On Freitag, 9. August 2013 10:18:02 CEST, Jan Kundrát wrote:
Qt5's QTimer contains a special case for QTimer::singleShot(0) (I suspect a lot of stuff would break if it was removed).
s/a/the/ - and yes, probably removing the special case wasn't a good idea.
I'd like to improve my Qt-fu, so I'm curious -- why do you consider this an abuse?
Well, you "abuse" the QTimer API to call QMetaObject. QTimer more or less needs to special case "0" so if you call QTimer::singleShot(timeout, foo, SLOT(bar())) and "timeout" is -randomly- 0, it doesn't block (thus act like for every other value of timeout) If one would consider the "QMetaObject API too cumbersome", QObject (or any inheritence or a namespace or you use preproc #define's) could just have a static QObject::defer(QObject *o, const char *member) any maybe even a nonstatic QObject::defer(const char *member), so you would just call defer("bar"), what is far more condensed and explicit than either calling QTimer or QMetaObject. I don't say it's terribly wrong to use QTimer, but saying #include <QTimer> QTimer::singleShot(0, foo, SLOT(bar())) only to have it call QMetaObject::invokeMetod(foo, "bar", Qt::QueuedConnection) is at least not the direct way.

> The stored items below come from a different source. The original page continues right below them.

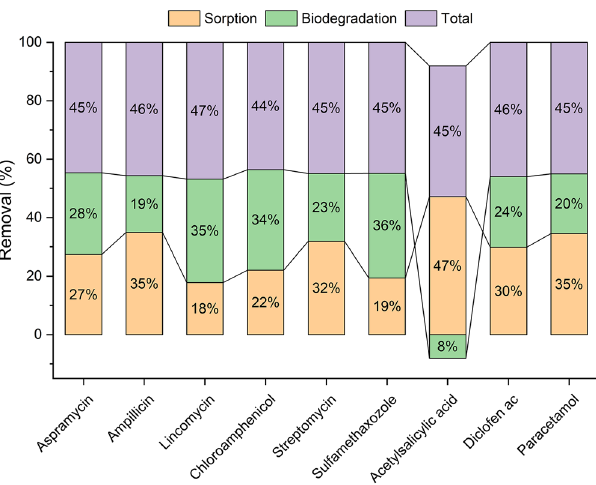
Figure 4. Removal percentages of pharmaceutical compounds in different stages of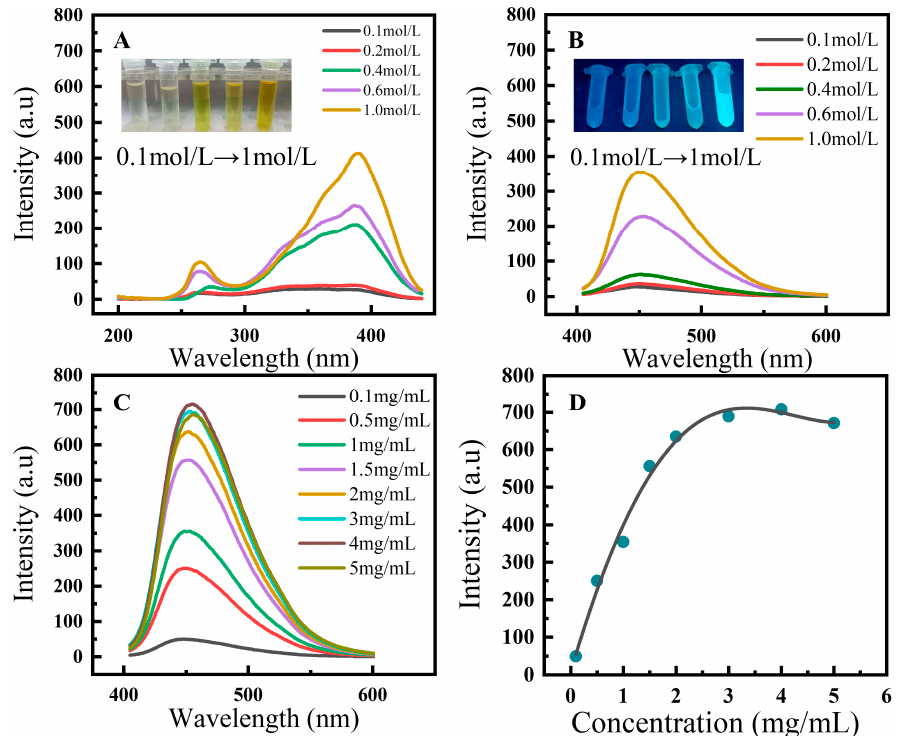
Figure 3. ( A ) Fluorescence excitation and ( B ) emission ( λ EX = 390 nm) spectra at various concen- trations of 2.0G PAMAM. ( C ) Emission ( λ EX = 390 nm) spectra at various concentrations of 2.0G PAMAM-DCM PDs solutions. ( D ) Curve-fitting for the fluorescence intensity and 2.0G PAMAM- DCM PDs concentration. Y = 479.96X − 87.82X 2 − 0.939X 3 + 0.92X 4 + 7.38, R 2 = 0.991; where Y is fluorescence intensity, X is the concentration. Inset in ( A , B ) are photographs of 2.0G PAMAM- DCM PDs with different concentrations, from left to right, taken under sunlight and UV light ( λ EX = 365 nm),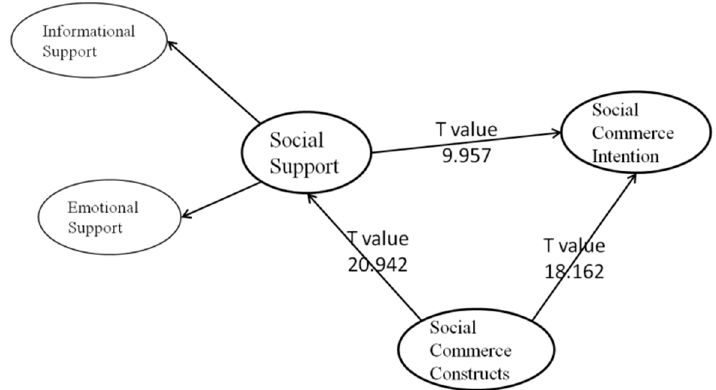
Figure 3. Results of bootstrapping implemented by the social commerce intention model.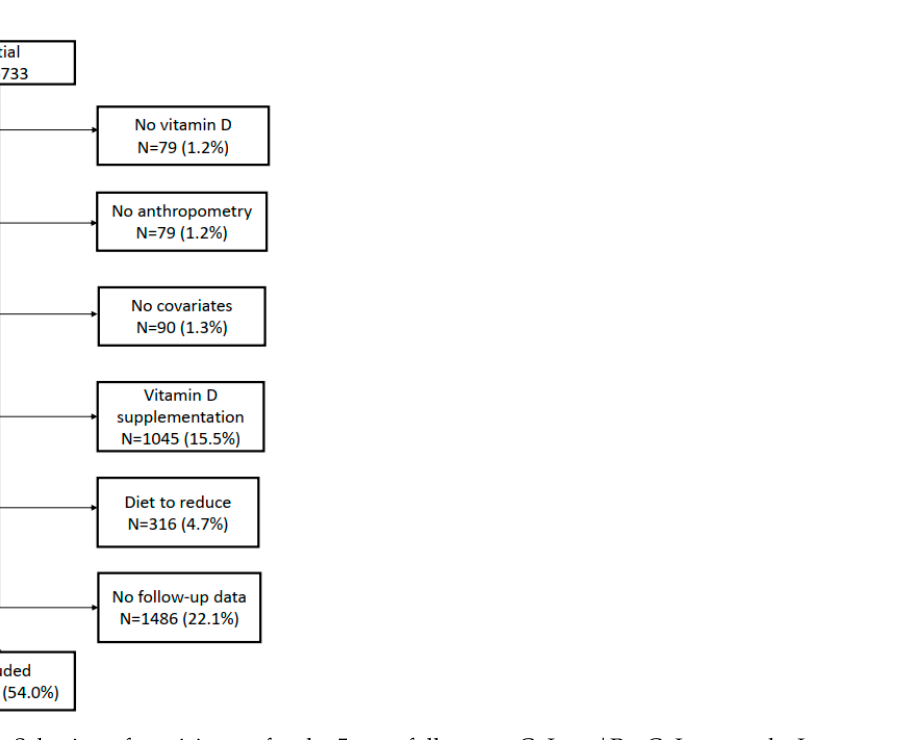
Figure 1. Selection of participants for the 5-year follow-up, CoLaus|PsyCoLaus study, Lausanne, Switzerland.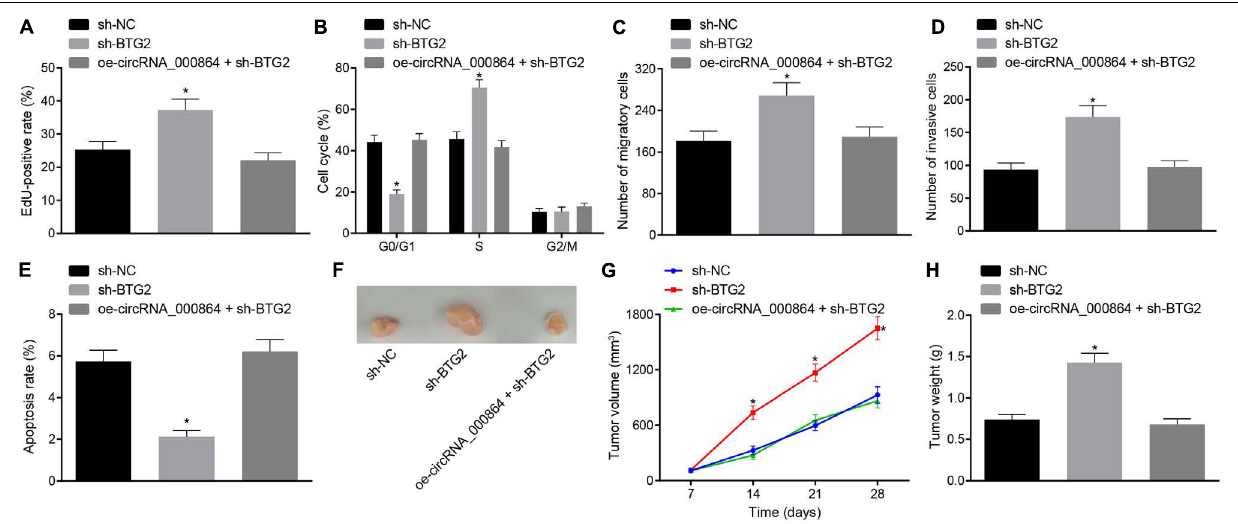
FIGURE 7 | CircRNA_000864 represses proliferation, migration, invasion, and antiapoptosis of pancreatic cancer cells by upregulating BTG2. AsPC-1 cells were transfected with sh-NC, sh-BTG2, or oe-circRNA_000864 + sh-BTG2. (A) AsPC-1 cell proliferation detected by EdU assay. (B) AsPC-1 cell cycle distribution detected by flow cytometry. (C) AsPC-1 cell migration detected by Transwell assay. (D) AsPC-1 cell invasion detected by Transwell assay. (E) AsPC-1 cell apoptosis detected by flow cytometry. Mice were treated with sh-NC, sh-BTG2, or oe-circRNA_000864 + sh-BTG2. (F) Representative images of xenograft tumor formation in nude mice ( n = 6). (G) Tumor volume of mice ( n = 6). (H) Tumor weight of mice ( n = 6). * p < 0.05 vs. AsPC-1 cells transfected with sh-NC. The above data were all measurement data. Data of (G,H) were expressed as mean ± standard deviation. Data of (G) were analyzed by repeated measures ANOVA (Tukey’s post hoc test), and data of (H ) were compared using one-way ANOVA (Tukey’s post hoc test). The remaining statistical results were summarized as sample mean ± standard error. The rest of the data were compared by using unpaired t -test. The cell experiment was conducted three times independently.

Finally and ultimately and why I tend to call "this some sort of abuse": I've seen such too often (not talking about trojita here, but in general) -------------------------- int m_foo; private slots: void bar(); // helper to call fooBar(int) delayed void fooBar(int); m_foo = foo; QTimer::singleShot(0, this, SLOT(bar())); void bar() { fooBar(m_foo); } ------- What clearly says: you used QTimer because you either didn't know about QMO or you opened the API page for QMO, got scared and ran away ;-) Cheers, Thomas PS: this is your project and if you say "i like QTimer::singleShot better and want to use it as long as it works" that's just fine - i mentioned an opinion, not a dogma.